A Hong Kong government spokesman told CNN on Wednesday that it would not comment on media reports of the arrests but said there would be “no justification for any so-called ‘political asylum’ for people in Hong Kong.”
“It should be stressed that people in Hong Kong are prosecuted for acts in contravention with the laws of Hong Kong, regardless of their political beliefs or backgrounds. Moreover, trials are conducted by an independent judiciary in accordance with the principle of the rule of law,” he added.
Providing refuge to activists within Hong Kong itself would be a major escalation however, and could cause a diplomatic firestorm for both Washington and Beijing, potentially imperiling the future of the Hong Kong consulate itself.
CNN has reached out to the US Consulate General in Hong Kong and the Hong Kong and Macau Affairs Office for comment.
The circumstances around Tang’s surrender remain unclear, but it may have been prompted by fears the US could have moved to close the San Francisco consulate if she had continued to shelter inside.

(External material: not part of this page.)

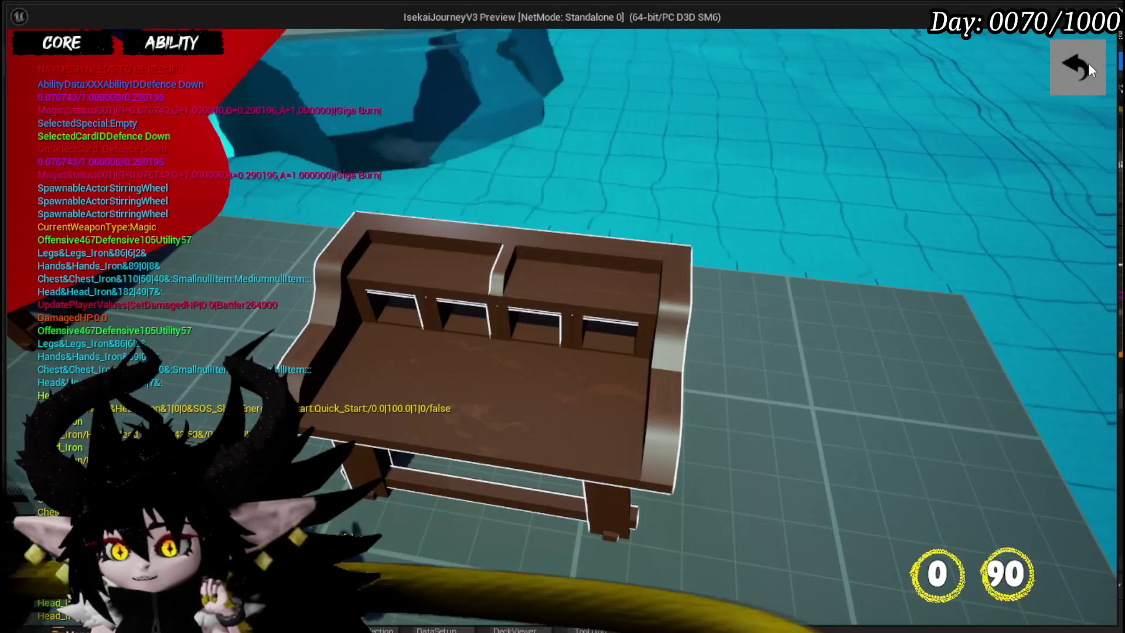
{"action": "left_click", "coordinate": [1082, 68]}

Similar concerns could make US officials shy away from granting any refuge to dissidents in Hong Kong, the most important US mission in greater China after the Beijing embassy.
During the consulate stand off earlier this year, some Chinese state media publications called for the Hong Kong consulate to be closed, accusing the US of running influence operations out of it. While Beijing appears to have shied away from any greater escalation for now, losing the Hong Kong mission would be a major blow for Washington, both diplomatically and practically, given the economic importance of Hong Kong and the number of Americans who live in the city.